In order to define corruption, we must define good government, as the two are simply flip sides of the same coin. But it’s not the court’s role to decide what constitutes good government. The people, through their elected representatives, should define the terms of good government and so should be permitted to broaden their understanding of what corruption of government entails.
• Michael Gilbert
Associate Professor of Law
The 2012 election was characterized by unprecedented spending – and unprecedented secrecy.
“Dark money” groups, by which I mean organizations that do not disclose their contributors, spent over $200 million on federal races. Many have called for disclosure of the sources of such money on the grounds that disclosure informs voters. It helps, they claim, to know whether a coal company or the Sierra Club paid for a particular ad. Others reject disclosure on the ground that it chills political speech. Some donors do not want to publicize their identities and, if forced to do so, will choose to remain silent.
Both of those claims – disclosure informs voters, disclosure chills speech – have become conventional wisdom. And both might be wrong.
If disclosure chills speech, then it gives rise to an information tradeoff. Without disclosure, voters observe many speech acts, but they do not know the sources of the acts. With disclosure, voters observe fewer speech acts, but they do know sources. Sometimes voters will be better off in the first world and sometimes in the second.
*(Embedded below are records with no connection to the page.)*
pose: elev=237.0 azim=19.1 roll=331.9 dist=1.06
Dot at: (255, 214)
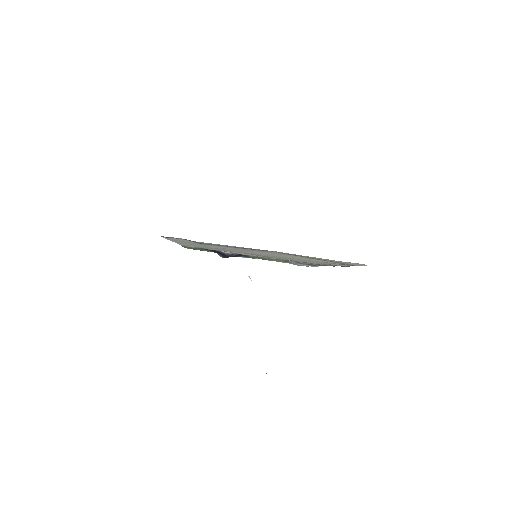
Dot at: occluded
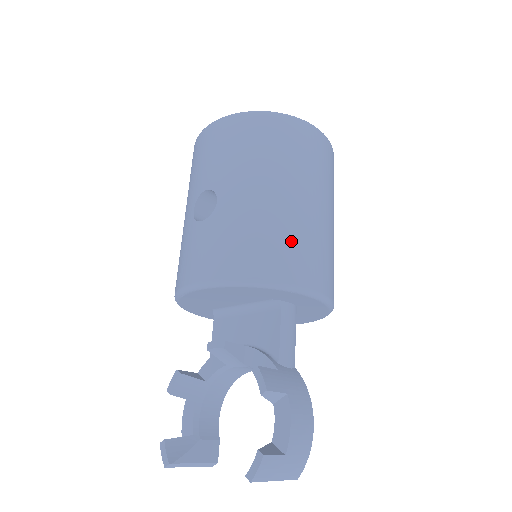
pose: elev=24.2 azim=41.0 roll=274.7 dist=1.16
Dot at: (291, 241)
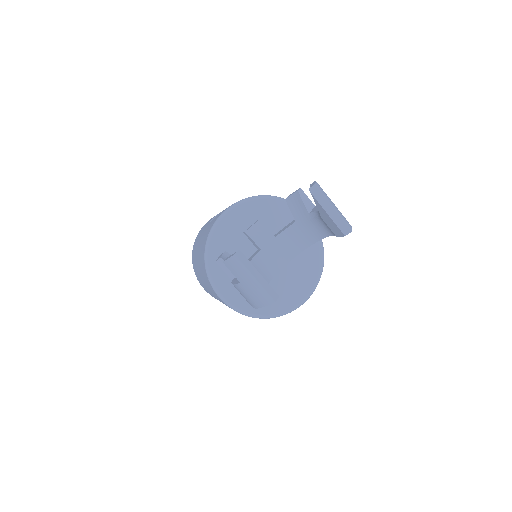
Dot at: occluded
All of that assumes that disclosure chills speech. But it might not. Knowing the sources of speech not only helps voters evaluate it and decide which candidate to support, it helps them decide how strongly to support that candidate. The information gained from disclosure may cause some people to engage in more political speech than they otherwise would, and in the right circumstance that could increase speech overall. So disclosure does not necessarily chill speech; it might thaw it.
If disclosure thaws speech, the information tradeoff disappears. Disclosure provides information by revealing sources and by producing more speech.
The 2012 election is behind us, but disclosure remains front and center in the debate over campaign finance. It turns out to be a complicated policy instrument, and we are just beginning to understand its effects.
(Note: Gilbert's forthcoming Iowa Law Review article, “Campaign Finance Disclosure and the Information Tradeoff,” discusses these ideas in more detail.)